In interviews, settlement professionals and other Ukrainians on Long Island said their clients are devastated.

“There is tremendous anxiety and fear that Trump … will allow certain requests, certain concessions,” said Sister Annelle Fitzpatrick, director of the Sisters of St. resettlement office. Joseph. “They fear that a fifth of Ukraine that Russian forces now occupy, he will give them.”

Nadiia Veselova, a case manager for Lutheran Social Services in New York, which has helped place Ukrainian refugees on Long Island, said some clients, who have been in the U.S. for up to two years, are now unsure how to could change immigration policy. “There are many questions from Ukrainians,” she said. “Unfortunately, we don’t know what it will be.”

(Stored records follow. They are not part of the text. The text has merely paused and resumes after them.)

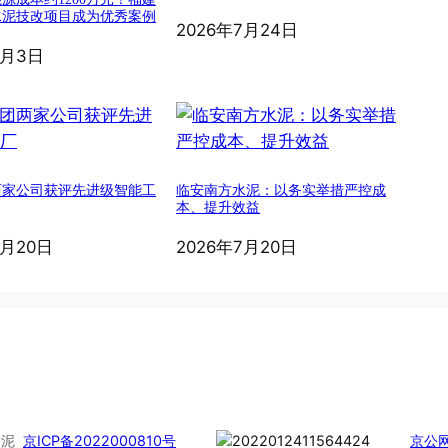
水泥技改项目成为优秀案例
2026年7月24日
8月3日
两家公司获评先进级智能工
临安南方水泥：以务实举措严控成
本、提升效益
7月20日
2026年7月20日
慧水泥
京ICP备2022000810号
京公网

One night this week, in the darkened banquet hall of the St. Vladimir of Uniondale, Stepan Kunitski and Iryna Boutcha, two leaders of the Long Island chapter of the American Congressional Ukrainian Committee, an advocacy group, said they did not expect Trump to care about the fate of Ukraine the way a Ukrainian would.

But, Boutcha said, “they might find some kind of interest in supporting Ukraine. It has to be in America’s best interest.”

The argument he made for the American interest was twofold. Without opposition, she said, “Putin will not stop” at the border with Ukraine but will push into the rest of Europe, a move that would require direct American intervention by treaty. But, she said, “America does not have to send troops into battle … because Ukraine will protect the whole world. The main task of the Americans is to support the Ukrainians in this struggle.”